Alors que le variant Omicron «classique» BA.1 est dominant depuis le début de l’année, par exemple 95% des infections fin janvier, sa part va en diminuant. Fin février, il ne concernait que 57% des nouvelles infections, alors que celles de BA.2 étaient des 42%. En suivant les deux courbes, il est plus que probable que BA.2 soit désormais le variant dominant en Suisse dans les nouvelles infections.
Quelle est la différence entre BA.1 et BA.2?
Les deux sous-variant d’Omicron présentent toutefois plusieurs différences au niveau des protéines. Par exemple, la protéine spike, responsable de la capacité du virus à s’arrimer à une cellule humaine, a des caractéristiques différentes. Et c’est là, semble-t-il, que BA.2 a un «avantage de forme». Il est par exemple particulièrement bien capable de contourner la protection immunitaire, notamment celle provoquée par la vaccination. Sa contagiosité est donc encore davantage supérieure à celle de BA.1.

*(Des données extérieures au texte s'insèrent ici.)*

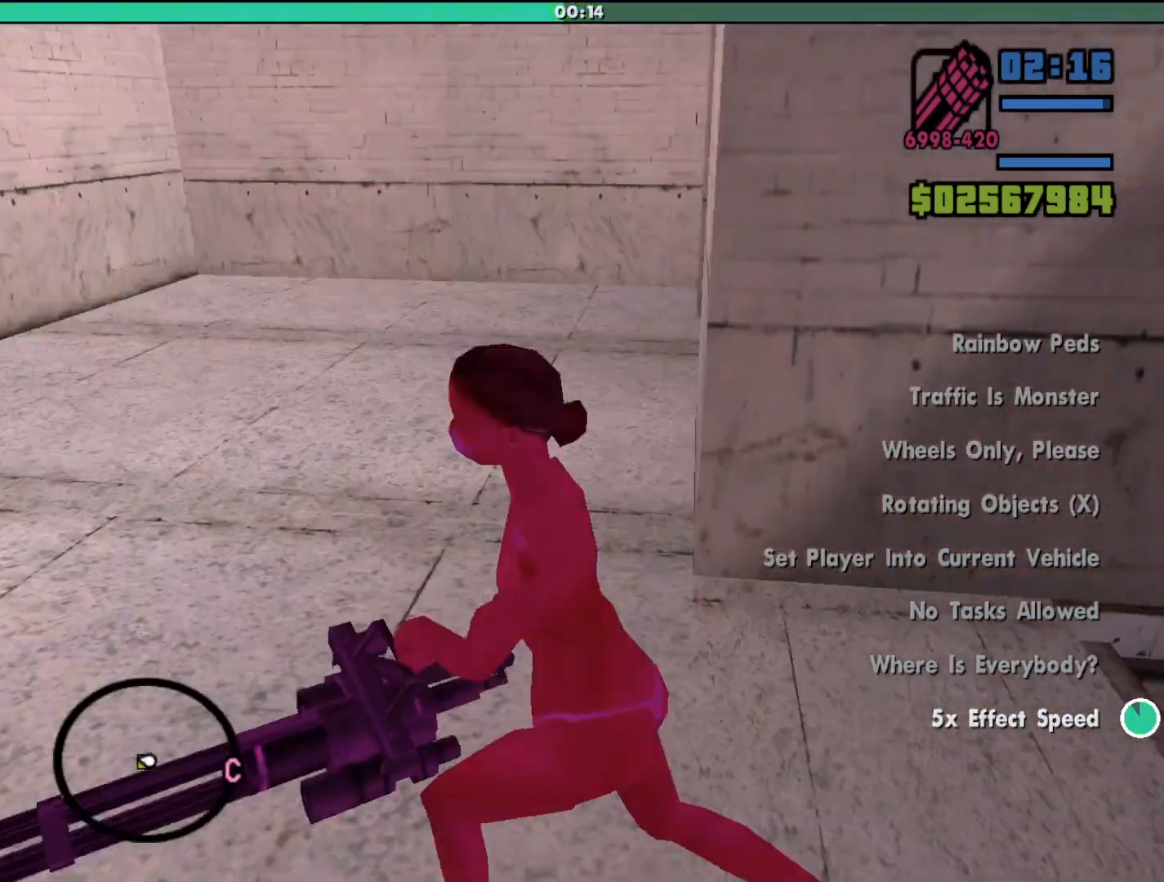
{"keys": ["a", "w"], "mouse": [], "events": []}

Le «Statens Serum Institut» danois a ainsi annoncé que BA.2 se propageait environ une fois et demie plus vite que BA.1. Des modélisateurs de l’Université technique de Berlin ont calculé ce que cela pourrait signifier pour le déroulement de la pandémie, avec plusieurs scénarios à la clé. Dans le cas le plus favorable, l’équipe a supposé qu’une infection causée par BA.1 protègerait contre BA.2, avec très peu d’impact. Dans ce cas, une vague de BA.2 serait aussi importante que la vague d’Omicron BA.1 de janvier.

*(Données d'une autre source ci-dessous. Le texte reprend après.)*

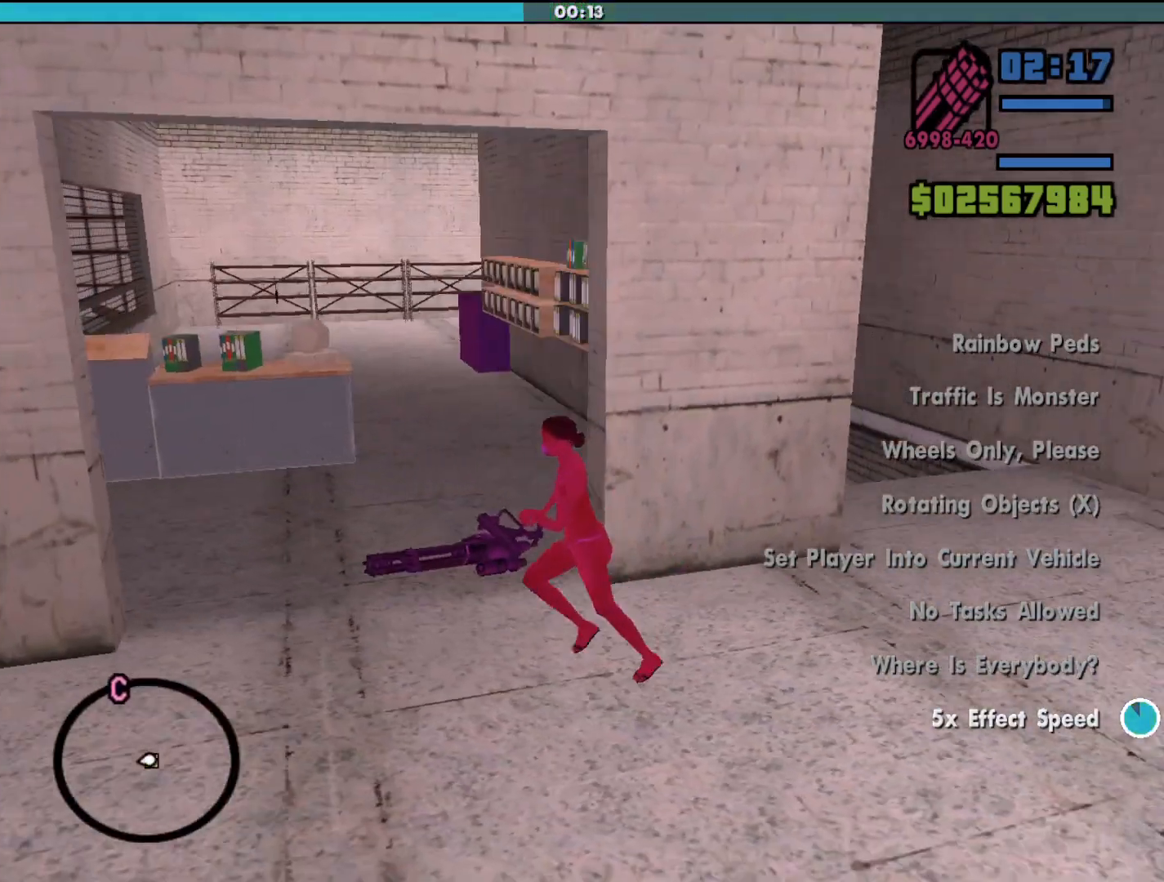
{"keys": ["d", "w"], "mouse": [], "events": [[367, "d", "down"], [400, "w", "down"]]}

Dans le pire des cas, BA.1 ne protège pas du tout contre BA.2. Dans ce scénario, une vague de ce sous-variant pourrait être deux fois et demie plus importante, avec de nouveaux nombres records de cas.
L’importance du vaccin
Heureusement, les signaux actuels semblent plutôt indiquer un scénario optimiste. Malgré des résultats d’abord alarmants, les récentes découvertes de scientifiques allemands et sud-africains indiquent que la charge hospitalière à venir devrait être similaire.
Toutefois, on ne sait pas encore avec quelle gravité le sous-variant BA.2 affecte les personnes non-vaccinées, le vaccin protégeant contre les formes graves d’un Covid causé par le sous-variant BA.2. En effet, si la population ne semble plus autant craindre le Covid qu’il y a une année, c’est en grande partie grâce au vaccin.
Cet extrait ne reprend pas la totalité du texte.